== What you need to do ==
Print the text of every entry below line for line, exactly as it stands, and omit the bracketed picture markers.

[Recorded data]
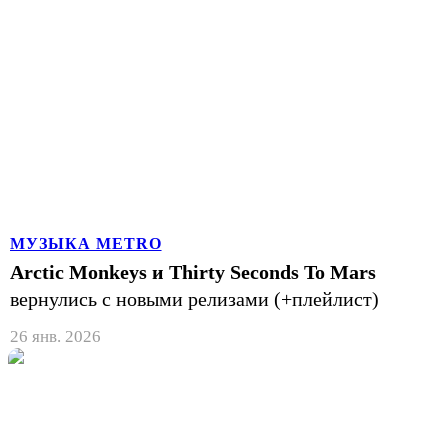
МУЗЫКА METRO
Arctic Monkeys и Thirty Seconds To Mars
вернулись с новыми релизами (+плейлист)
26 янв. 2026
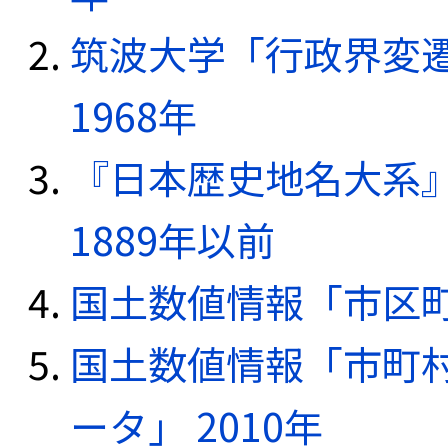
筑波大学「行政界変遷
1968年
『日本歴史地名大系
1889年以前
国土数値情報「市区町
国土数値情報「市町
ータ」 2010年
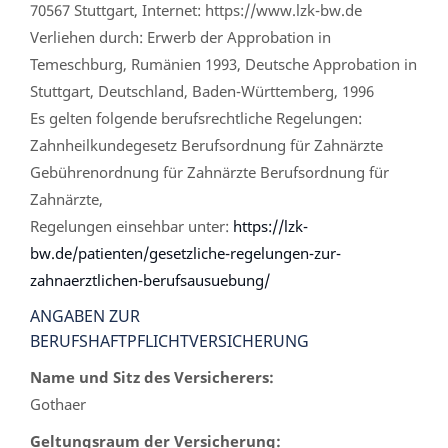
70567 Stuttgart, Internet: https://www.lzk-bw.de
Verliehen durch: Erwerb der Approbation in
Temeschburg, Rumänien 1993, Deutsche Approbation in
Stuttgart, Deutschland, Baden-Württemberg, 1996
Es gelten folgende berufsrechtliche Regelungen:
Zahnheilkundegesetz Berufsordnung für Zahnärzte
Gebührenordnung für Zahnärzte Berufsordnung für
Zahnärzte,
Regelungen einsehbar unter:
https://lzk-
bw.de/patienten/gesetzliche-regelungen-zur-
zahnaerztlichen-berufsausuebung/
ANGABEN ZUR
BERUFSHAFTPFLICHTVERSICHERUNG
Name und Sitz des Versicherers:
Gothaer
Geltungsraum der Versicherung:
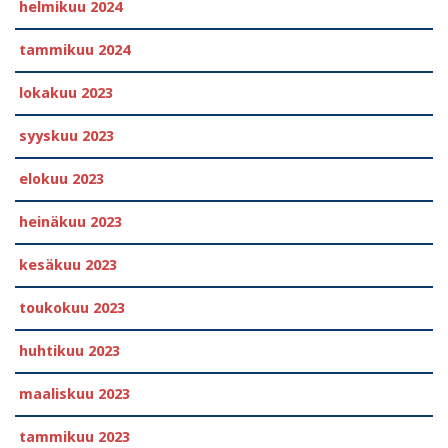
helmikuu 2024
tammikuu 2024
lokakuu 2023
syyskuu 2023
elokuu 2023
heinäkuu 2023
kesäkuu 2023
toukokuu 2023
huhtikuu 2023
maaliskuu 2023
tammikuu 2023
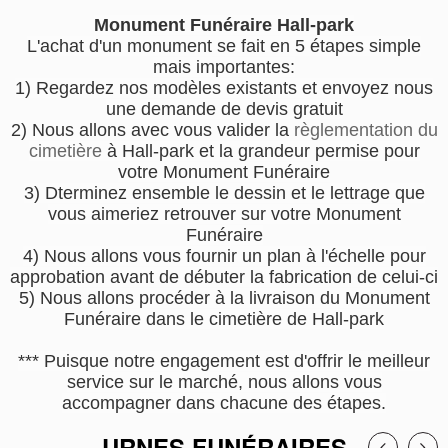
Monument Funéraire Hall-park
L'achat d'un monument se fait en 5 étapes simple
mais importantes:
1) Regardez nos modèles existants et envoyez nous
une demande de devis gratuit
2) Nous allons avec vous valider la
règlementation du
cimetière
à Hall-park et la grandeur permise pour
votre Monument Funéraire
3) Dterminez ensemble le dessin et le lettrage que
vous aimeriez retrouver sur votre Monument
Funéraire
4) Nous allons vous fournir un plan à l'échelle pour
approbation avant de débuter la fabrication de celui-ci
5) Nous allons procéder à la livraison du Monument
Funéraire dans le cimetière de Hall-park
*** Puisque notre engagement est d'offrir le meilleur
service sur le marché, nous allons vous
accompagner dans chacune des étapes.
URNES FUNÉRAIRES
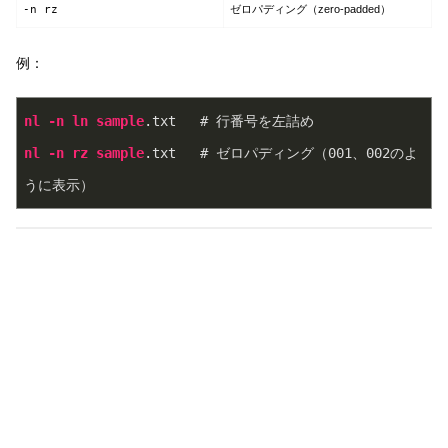
-n rz
ゼロパディング（zero-padded）
例：
nl
-n
ln
sample
.txt
   # 行番号を左詰め
nl
-n
rz
sample
.txt
   # ゼロパディング（001、002のよ
うに表示）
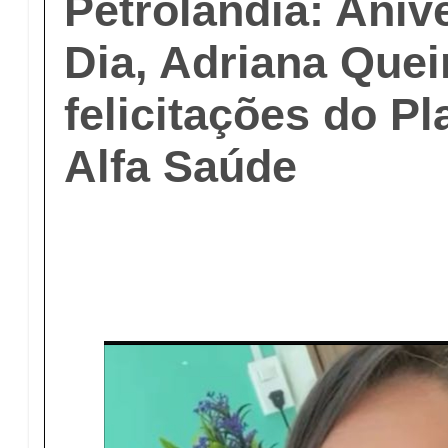
Petrolândia: Aniv
Dia, Adriana Quei
felicitações do Pl
Alfa Saúde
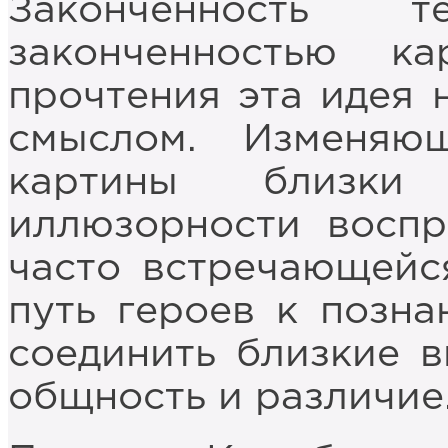
Законченность 
законченностью к
прочтения эта идея 
смыслом. Изменяю
картины близк
иллюзорности воспр
часто встречающейс
путь героев к позна
соединить близкие в
общность и различие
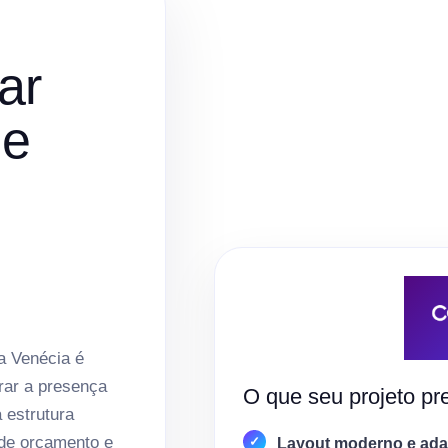
ar
de
a Venécia é
rar a presença
O que seu projeto pre
a estrutura
 de orçamento e
Layout moderno e adap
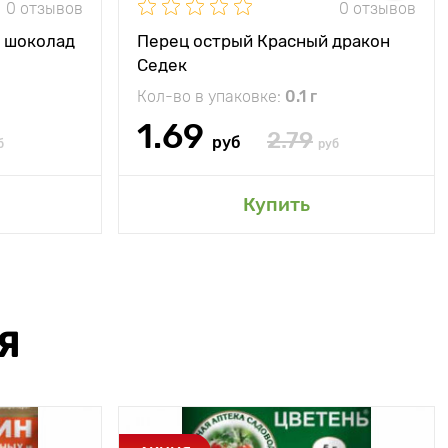
0 отзывов
0 отзывов
й шоколад
Перец острый Красный дракон
Седек
Кол-во в упаковке:
0.1 г
1.69
2.79
руб
б
руб
Купить
Я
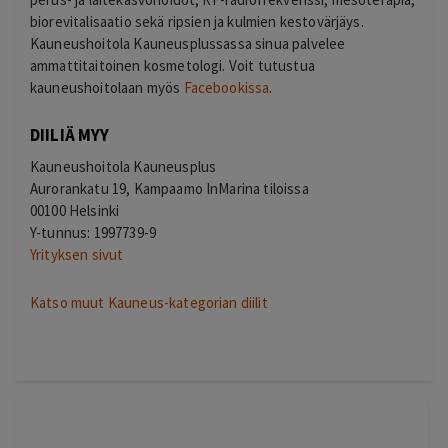
biorevitalisaatio sekä ripsien ja kulmien kestovärjäys.
Kauneushoitola Kauneusplussassa sinua palvelee
ammattitaitoinen kosmetologi. Voit tutustua
kauneushoitolaan myös
Facebookissa
.
DIILIÄ MYY
Kauneushoitola Kauneusplus
Aurorankatu 19, Kampaamo InMarina tiloissa
00100 Helsinki
Y-tunnus: 1997739-9
Yrityksen sivut
Katso muut Kauneus-kategorian diilit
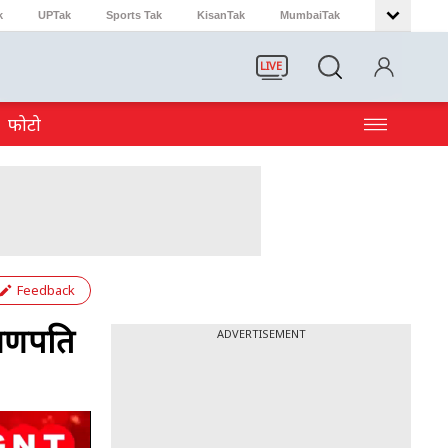
k
UPTak
Sports Tak
KisanTak
MumbaiTak
LIVE
फोटो
Feedback
 गणपति
ADVERTISEMENT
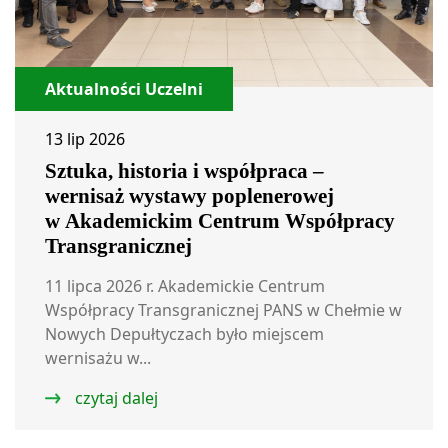
Aktualności Uczelni
13 lip 2026
Sztuka, historia i współpraca –
wernisaż wystawy poplenerowej
w Akademickim Centrum Współpracy
Transgranicznej
11 lipca 2026 r. Akademickie Centrum
Współpracy Transgranicznej PANS w Chełmie w
Nowych Depułtyczach było miejscem
wernisażu w...
czytaj dalej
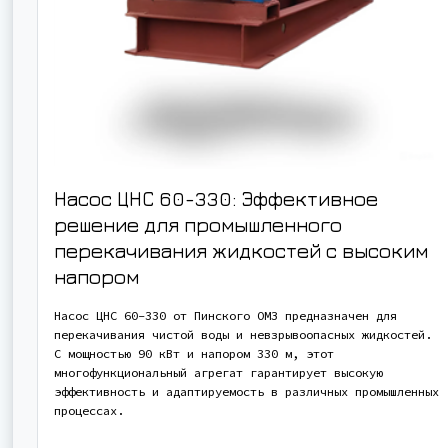
Насос ЦНС 60-330: Эффективное
решение для промышленного
перекачивания жидкостей с высоким
напором
Насос ЦНС 60-330 от Пинского ОМЗ предназначен для
перекачивания чистой воды и невзрывоопасных жидкостей.
С мощностью 90 кВт и напором 330 м, этот
многофункциональный агрегат гарантирует высокую
эффективность и адаптируемость в различных промышленных
процессах.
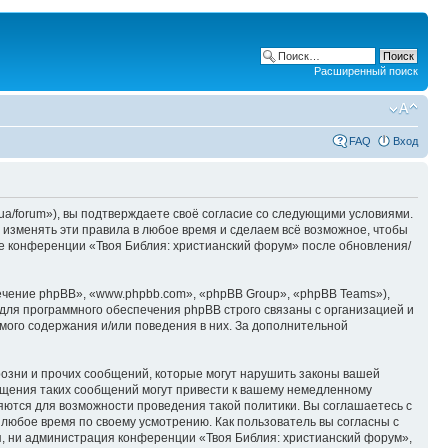
Расширенный поиск
FAQ
Вход
ua/forum»), вы подтверждаете своё согласие со следующими условиями.
 изменять эти правила в любое время и сделаем всё возможное, чтобы
ие конференции «Твоя Библия: христианский форум» после обновления/
чение phpBB», «www.phpbb.com», «phpBB Group», «phpBB Teams»),
для программного обеспечения phpBB строго связаны с организацией и
мого содержания и/или поведения в них. За дополнительной
озни и прочих сообщений, которые могут нарушить законы вашей
ещения таких сообщений могут привести к вашему немедленному
няются для возможности проведения такой политики. Вы соглашаетесь с
 любое время по своему усмотрению. Как пользователь вы согласны с
я, ни администрация конференции «Твоя Библия: христианский форум»,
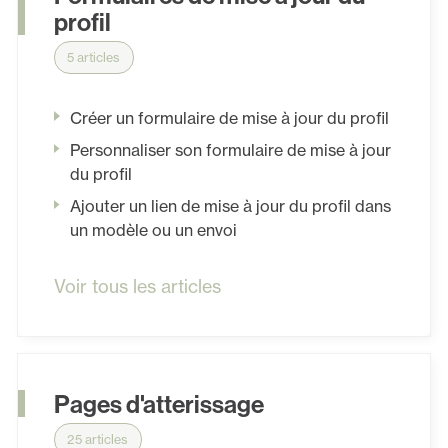
profil
5 articles
Créer un formulaire de mise à jour du profil
Personnaliser son formulaire de mise à jour
du profil
Ajouter un lien de mise à jour du profil dans
un modèle ou un envoi
Voir tous les articles
Pages d'atterissage
25 articles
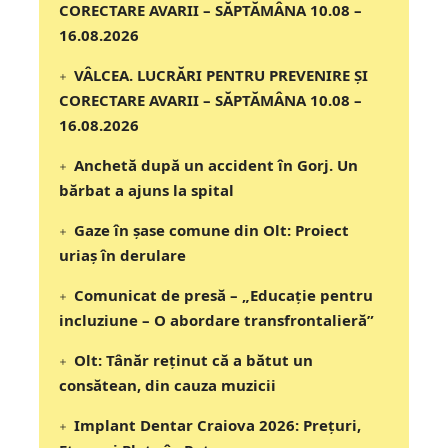
CORECTARE AVARII – SĂPTĂMÂNA 10.08 –
16.08.2026
VÂLCEA. LUCRĂRI PENTRU PREVENIRE ȘI
CORECTARE AVARII – SĂPTĂMÂNA 10.08 –
16.08.2026
Anchetă după un accident în Gorj. Un
bărbat a ajuns la spital
Gaze în șase comune din Olt: Proiect
uriaș în derulare
Comunicat de presă – „Educație pentru
incluziune – O abordare transfrontalieră”
Olt: Tânăr reţinut că a bătut un
consătean, din cauza muzicii
Implant Dentar Craiova 2026: Preţuri,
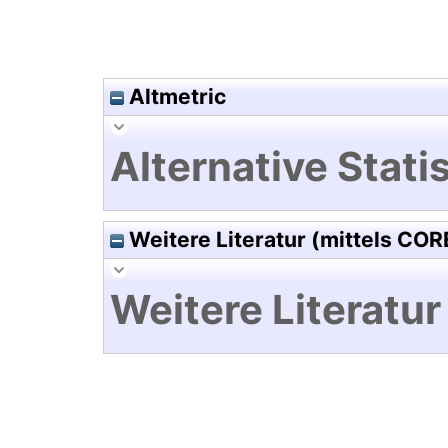
Altmetric
Alternative Statis
Weitere Literatur (mittels COR
Weitere Literatur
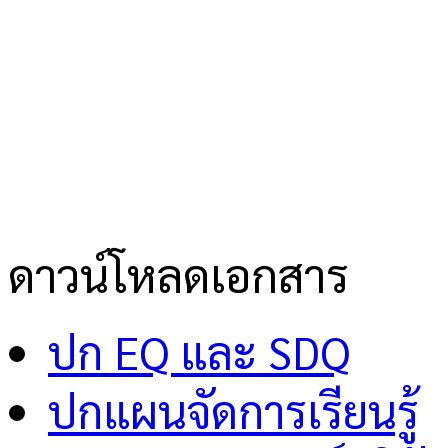
ดาวน์โหลดเอกสาร
ปก EQ และ SDQ
ปกแผนจัดการเรียนรู้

== Task result ==
МУЗЫКА METRO
Arctic Monkeys и Thirty Seconds To Mars
вернулись с новыми релизами (+плейлист)
26 янв. 2026
筑波大学「行政界変遷
1968年
『日本歴史地名大系
1889年以前
国土数値情報「市区町
国土数値情報「市町
ータ」 2010年
70567 Stuttgart, Internet: https://www.lzk-bw.de
Verliehen durch: Erwerb der Approbation in
Temeschburg, Rumänien 1993, Deutsche Approbation in
Stuttgart, Deutschland, Baden-Württemberg, 1996
Es gelten folgende berufsrechtliche Regelungen:
Zahnheilkundegesetz Berufsordnung für Zahnärzte
Gebührenordnung für Zahnärzte Berufsordnung für
Zahnärzte,
Regelungen einsehbar unter:
https://lzk-
bw.de/patienten/gesetzliche-regelungen-zur-
zahnaerztlichen-berufsausuebung/
ANGABEN ZUR
BERUFSHAFTPFLICHTVERSICHERUNG
Name und Sitz des Versicherers:
Gothaer
Geltungsraum der Versicherung:
helmikuu 2024
tammikuu 2024
lokakuu 2023
syyskuu 2023
elokuu 2023
heinäkuu 2023
kesäkuu 2023
toukokuu 2023
huhtikuu 2023
maaliskuu 2023
tammikuu 2023
Monument Funéraire Hall-park
L'achat d'un monument se fait en 5 étapes simple
mais importantes:
1) Regardez nos modèles existants et envoyez nous
une demande de devis gratuit
2) Nous allons avec vous valider la
règlementation du
cimetière
à Hall-park et la grandeur permise pour
votre Monument Funéraire
3) Dterminez ensemble le dessin et le lettrage que
vous aimeriez retrouver sur votre Monument
Funéraire
4) Nous allons vous fournir un plan à l'échelle pour
approbation avant de débuter la fabrication de celui-ci
5) Nous allons procéder à la livraison du Monument
Funéraire dans le cimetière de Hall-park
*** Puisque notre engagement est d'offrir le meilleur
service sur le marché, nous allons vous
accompagner dans chacune des étapes.
URNES FUNÉRAIRES
-n rz
ゼロパディング（zero-padded）
例：
nl
-n
ln
sample
.txt
   # 行番号を左詰め
nl
-n
rz
sample
.txt
   # ゼロパディング（001、002のよ
うに表示）
Petrolândia: Aniv
Dia, Adriana Quei
felicitações do Pl
Alfa Saúde
Законченность 
законченностью к
прочтения эта идея 
смыслом. Изменяю
картины близк
иллюзорности воспр
часто встречающейс
путь героев к позна
соединить близкие в
общность и различие
ar
de
a Venécia é
rar a presença
O que seu projeto pre
a estrutura
 de orçamento e
Layout moderno e adap
0 отзывов
0 отзывов
й шоколад
Перец острый Красный дракон
Седек
Кол-во в упаковке:
0.1 г
1.69
2.79
руб
б
руб
Купить
Я
biorevitalisaatio sekä ripsien ja kulmien kestovärjäys.
Kauneushoitola Kauneusplussassa sinua palvelee
ammattitaitoinen kosmetologi. Voit tutustua
kauneushoitolaan myös
Facebookissa
.
DIILIÄ MYY
Kauneushoitola Kauneusplus
Aurorankatu 19, Kampaamo InMarina tiloissa
00100 Helsinki
Y-tunnus: 1997739-9
Yrityksen sivut
Katso muut Kauneus-kategorian diilit
k
UPTak
Sports Tak
KisanTak
MumbaiTak
LIVE
फोटो
Feedback
 गणपति
ADVERTISEMENT
Aktualności Uczelni
13 lip 2026
Sztuka, historia i współpraca –
wernisaż wystawy poplenerowej
w Akademickim Centrum Współpracy
Transgranicznej
11 lipca 2026 r. Akademickie Centrum
Współpracy Transgranicznej PANS w Chełmie w
Nowych Depułtyczach było miejscem
wernisażu w...
czytaj dalej
Насос ЦНС 60-330: Эффективное
решение для промышленного
перекачивания жидкостей с высоким
напором
Насос ЦНС 60-330 от Пинского ОМЗ предназначен для
перекачивания чистой воды и невзрывоопасных жидкостей.
С мощностью 90 кВт и напором 330 м, этот
многофункциональный агрегат гарантирует высокую
эффективность и адаптируемость в различных промышленных
процессах.
Расширенный поиск
FAQ
Вход
ua/forum»), вы подтверждаете своё согласие со следующими условиями.
 изменять эти правила в любое время и сделаем всё возможное, чтобы
ие конференции «Твоя Библия: христианский форум» после обновления/
чение phpBB», «www.phpbb.com», «phpBB Group», «phpBB Teams»),
для программного обеспечения phpBB строго связаны с организацией и
мого содержания и/или поведения в них. За дополнительной
озни и прочих сообщений, которые могут нарушить законы вашей
ещения таких сообщений могут привести к вашему немедленному
няются для возможности проведения такой политики. Вы соглашаетесь с
 любое время по своему усмотрению. Как пользователь вы согласны с
я, ни администрация конференции «Твоя Библия: христианский форум»,
profil
5 articles
Créer un formulaire de mise à jour du profil
Personnaliser son formulaire de mise à jour
du profil
Ajouter un lien de mise à jour du profil dans
un modèle ou un envoi
Voir tous les articles
Pages d'atterissage
25 articles
CORECTARE AVARII – SĂPTĂMÂNA 10.08 –
16.08.2026
VÂLCEA. LUCRĂRI PENTRU PREVENIRE ȘI
CORECTARE AVARII – SĂPTĂMÂNA 10.08 –
16.08.2026
Anchetă după un accident în Gorj. Un
bărbat a ajuns la spital
Gaze în șase comune din Olt: Proiect
uriaș în derulare
Comunicat de presă – „Educație pentru
incluziune – O abordare transfrontalieră”
Olt: Tânăr reţinut că a bătut un
consătean, din cauza muzicii
Implant Dentar Craiova 2026: Preţuri,
Altmetric
Alternative Statis
Weitere Literatur (mittels COR
Weitere Literatur
ดาวน์โหลดเอกสาร
ปก EQ และ SDQ
ปกแผนจัดการเรียนรู้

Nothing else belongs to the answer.